> **Source text**:
Using transforms in job definitions

The following code snippets are equivalent.

This one relies on the domain specific language (DSL) “magic” defined in kiba:

Kiba.job_segment do
  transform Merge::ConstantValue, target: :data_source, value: 'source system'
end

This one uses plain Ruby to set up the transform class and calls its :process method on each row:

Kiba.job_segment do
  xform = Merge::ConstantValue.new(target: :data_source, value: 'source system')
  transform{ |row| xform.process(row) }
end

The second one might be useful in situations when you are trying to set things up more flexibly.

Calling a job with parameters

No need to write repetitive jobs with the exact same logic to handle variable values that differ according to a pattern. See File registry documentation on Hash creator for a full example of how to do this.

Automating repetitive file registry

The basic idea of this is:

  • write code that generates Project.registry register commands with registry keys and hashes, according to the necessary pattern.
  • call this code from within Project::RegistryData.register before register_files is called.

> **Goals**:
A. In the text on Kiba job definitions, why might someone choose the plain Ruby version of the transform snippet over the DSL version? Answer in one to three sentences.
B. Extend the text on Kiba job definitions, picking up after its final sentence.

> **Stored data**:
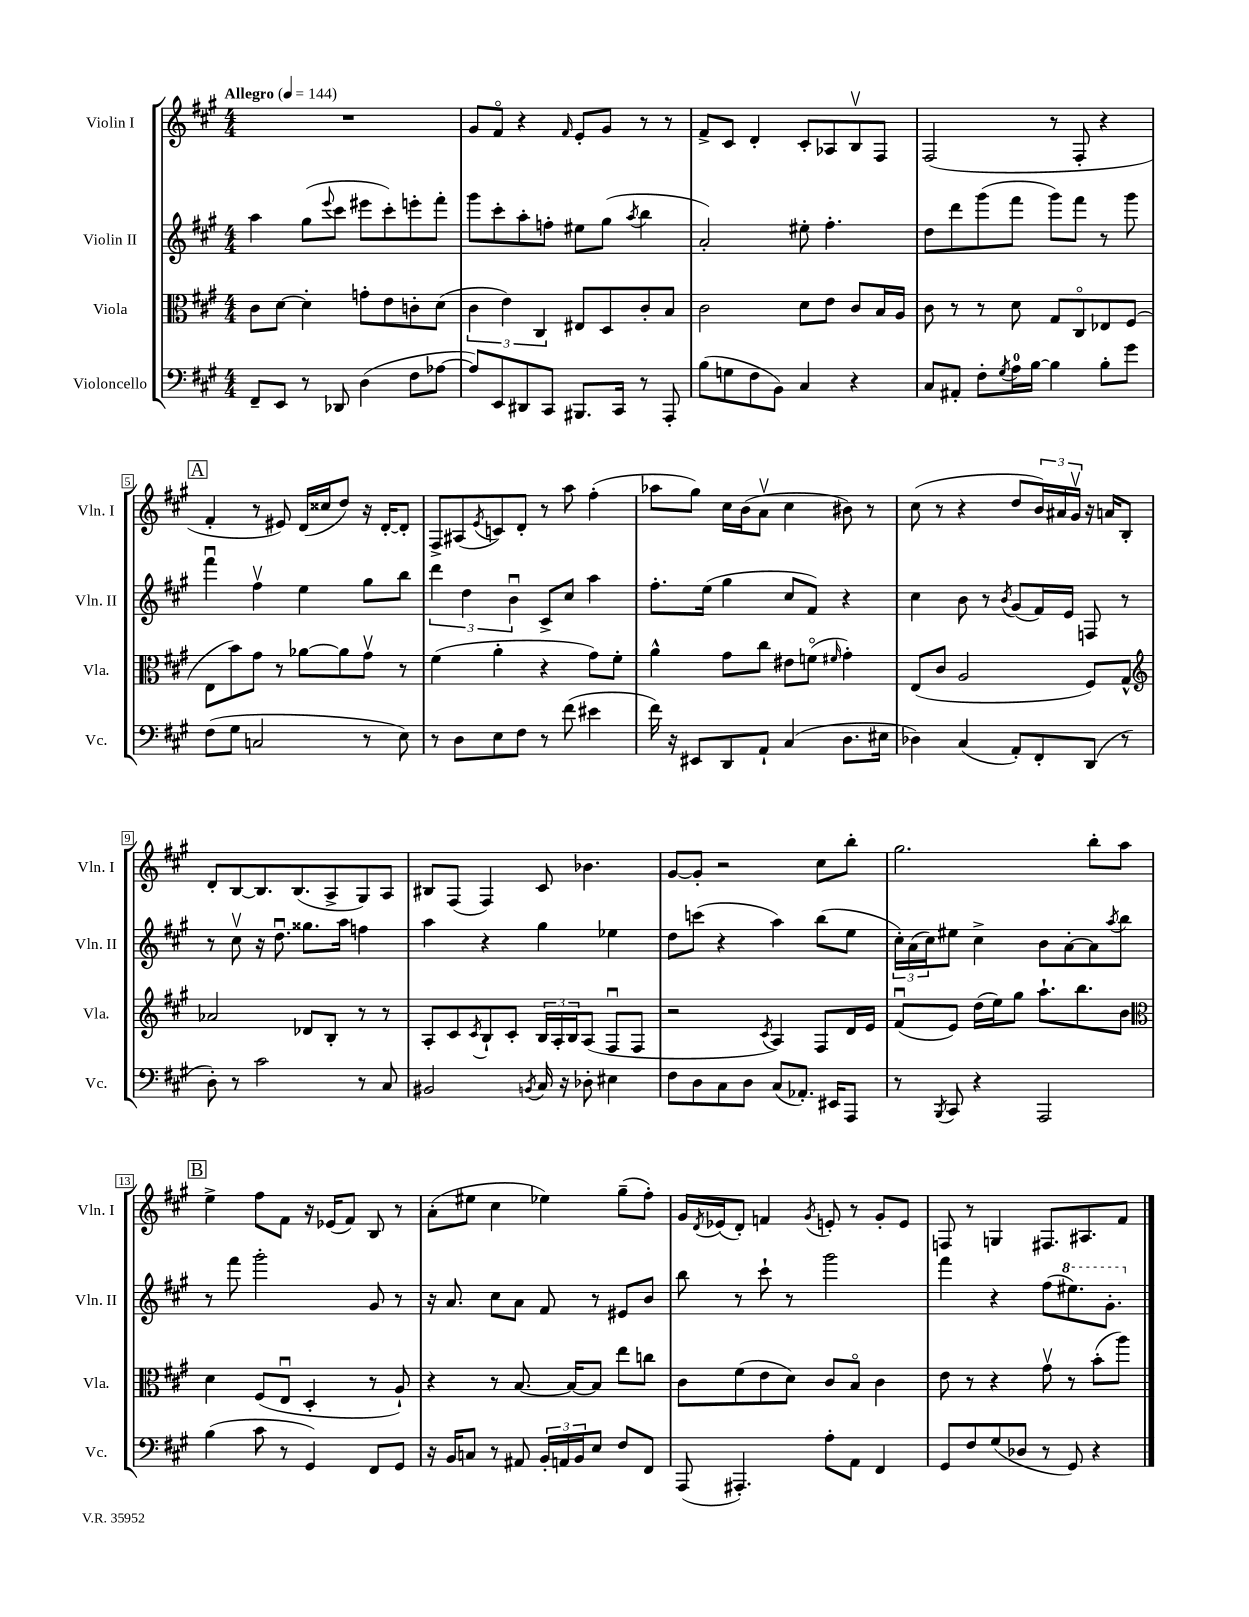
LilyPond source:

<<
\new StaffGroup <<
\new Staff = "s0" \with { instrumentName = "Violin I" shortInstrumentName = "Vln. I" } {
    \clef treble \key a \major \numericTimeSignature \time 4/4 \tempo "Allegro" 4 = 144
    R1 |
    gis'8 fis'8\flageolet r4 \grace { fis'16 } e'8-. gis'8 r8 r8 |
    fis'8-> cis'8 d'4-. cis'8-. aes8 b8\upbow fis8 |
    fis2( r8 fis8-. r4 |
    \mark \markup { \box "A" } fis'4-. r8 eis'8) d'16( cisis''16 d''8) r16 d'16~-. d'8-. |
    fis8-> ais8( \acciaccatura { e'8 } c'8) d'8-. r8 a''8 fis''4-.( |
    aes''8 gis''8) cis''16 b'16( a'8\upbow cis''4 bis'8) r8 |
    cis''8( r8 r4 d''8 \tuplet 3/2 { b'16) ais'16 gis'16\upbow } r16 a'16 b8-. |
    d'8-. b8~ b8. b8.( a8-> gis8) a8 |
    bis8 fis8( fis4) cis'8 bes'4. |
    gis'8~ gis'8-. r2 cis''8 b''8-. |
    gis''2. b''8-. a''8 |
    \mark \markup { \box "B" } e''4-> fis''8 fis'8 r16 ees'16( fis'8) b8 r8 |
    a'8-.( eis''8 cis''4 ees''4) gis''8--( fis''8-.) |
    gis'16 \acciaccatura { d'8 } ees'16( d'8-.) f'4 \acciaccatura { gis'8 } e'8-. r8 gis'8-. e'8 |
    f8 r8 g4 fis8. ais8. fis'8 \bar "|." |
}
\new Staff = "s1" \with { instrumentName = "Violin II" shortInstrumentName = "Vln. II" } {
    \clef treble \key a \major \numericTimeSignature \time 4/4
    a''4 gis''8( \appoggiatura { e'''8 } cis'''8 eis'''8 cis'''8-.) e'''8-. fis'''8-. |
    gis'''8 cis'''8-. a''8-. f''8-. eis''8 gis''8( \acciaccatura { a''8 } b''4 |
    a'2-.) eis''8-. fis''4.-. |
    d''8 d'''8 gis'''8( fis'''8 gis'''8) fis'''8 r8 gis'''8 |
    \mark \markup { \box "A" } fis'''4\downbow fis''4\upbow e''4 gis''8 b''8 |
    \tuplet 3/2 { d'''4 d''4 b'4\downbow } cis'8-> cis''8 a''4 |
    fis''8.-. e''16( gis''4 cis''8 fis'8) r4 |
    cis''4 b'8 r8 \acciaccatura { b'8 } gis'8( fis'16) e'16 f8 r8 |
    r8 cis''8\upbow r16 d''8.\downbow gisis''8. a''16 f''4 |
    a''4 r4 gis''4 ees''4 |
    d''8 c'''8( r4 a''4) b''8( e''8 |
    \tuplet 3/2 { cis''16-.) a'16( cis''16) } eis''8 cis''4-> b'8 a'8~-. a'8 \acciaccatura { a''8 } b''8 |
    \mark \markup { \box "B" } r8 fis'''8 gis'''2-. gis'8 r8 |
    r16 a'8. cis''8 a'8 fis'8 r8 eis'8 b'8 |
    b''8 r8 cis'''8-! r8 gis'''2 |
    fis'''4 r4 fis''8( \ottava #1 eis'''8.) gis''8.-. \ottava #0 \bar "|." |
}
\new Staff = "s2" \with { instrumentName = "Viola" shortInstrumentName = "Vla." } {
    \clef alto \key a \major \numericTimeSignature \time 4/4
    cis'8 d'8~ d'4-. g'8-. e'8 c'8-. d'8( |
    \tuplet 3/2 { cis'4 e'4) cis4 } eis8 d8 cis'8-. b8 |
    cis'2 d'8 e'8 cis'8 b16 a16 |
    cis'8 r8 r8 d'8 gis8 cis8\flageolet ees8 fis8( |
    \mark \markup { \box "A" } e8 b'8) gis'8 r8 aes'8~ aes'8 gis'8\upbow r8 |
    fis'4( a'4-. r4 gis'8) fis'8-. |
    a'4-^ gis'8 cis''8 eis'8 f'8\flageolet( \grace { fis'16 } gis'4-.) |
    e8( cis'8 a2 fis8) gis8-^ |
    \clef treble aes'2 des'8 b8-. r8 r8 |
    a8-. cis'8 \acciaccatura { cis'8 } b8-! cis'8-. \tuplet 3/2 { b16 a16-. b16 } a8( fis8\downbow fis8 |
    r2 \acciaccatura { cis'8 } a4) fis8 d'16 e'16 |
    fis'8\downbow( e'8) d''16( e''16) gis''8 a''8.-! b''8. b'8 |
    \mark \markup { \box "B" } \clef alto d'4 fis8( e8\downbow d4-. r8 a8-!) |
    r4 r8 b8.~ b16~ b8 e''8 c''8 |
    cis'8 fis'8( e'8 d'8) cis'8 b8\flageolet cis'4 |
    e'8 r8 r4 gis'8\upbow r8 b'8-.( a''8) \bar "|." |
}
\new Staff = "s3" \with { instrumentName = "Violoncello" shortInstrumentName = "Vc." } {
    \clef bass \key a \major \numericTimeSignature \time 4/4
    fis,8-- e,8 r8 des,8 d4( fis8 aes8~ |
    aes8) e,8 dis,8 cis,8 bis,,8. cis,16 r8 a,,8-. |
    b8( g8 fis8 b,8) cis4 r4 |
    cis8 ais,8-. fis8-. \acciaccatura { gis8 } a16-0 b16~ b4 b8-. gis'8 |
    \mark \markup { \box "A" } fis8( gis8 c2 r8 e8) |
    r8 d8 e8 fis8 r8 fis'8( eis'4 |
    fis'16) r16 eis,8 d,8 a,8-! cis4( d8. eis16 |
    des4) cis4( a,8-.) fis,8-. d,8( r8 |
    d8-.) r8 cis'2 r8 cis8 |
    bis,2 \acciaccatura { b,8 } cis16 r16 des8-. eis4 |
    fis8 d8 cis8 d8 cis8( aes,8.-.) eis,16 a,,8 |
    r8 \acciaccatura { b,,8 } cis,8 r4 a,,2 |
    \mark \markup { \box "B" } b4( cis'8 r8 gis,4) fis,8 gis,8 |
    r16 b,16 c8 r8 ais,8 \tuplet 3/2 { b,16-. a,16 b,16 } e8 fis8 fis,8 |
    a,,8( ais,,4.-.) a8-. a,8 fis,4 |
    gis,8 fis8 gis8( des8 r8 gis,8) r4 \bar "|." |
}
>>
>>
\layout { \context { \Score \override BarNumber.stencil = #(make-stencil-boxer 0.1 0.3 ly:text-interface::print) } }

> **Replies**:
A. The two snippets are equivalent, but the plain Ruby version, which builds the transform object and calls its :process method on each row, can help when you are trying to set things up more flexibly.

B.
One pattern for doing this is publicly viewable in the kiba-tms project. register_supplied_files automates registry of the original TMS CSV files included in the project. register_prep_files automates the creation of entries for all original files into a prep namespace. If a custom prep method or module has been creating matching the name pattern, it will be used as the creator. Otherwise, the creator will be Kiba::Tms::Jobs::AbstractPrep, which removes TMS-specific fields and deletes any empty fields.

Another example (in LYRASIS private repo) is here.

Running jobs, and checking srcrows and outrows counts from client project code

Since 3.1.0, you can do this from any project using kiba-extend:

job = Kiba::Extend::Command::Run.job(:prep__objects)
puts "Some records omitted" if job.outrows < job.srcrows

This assumes :prep__objects is registered as a job.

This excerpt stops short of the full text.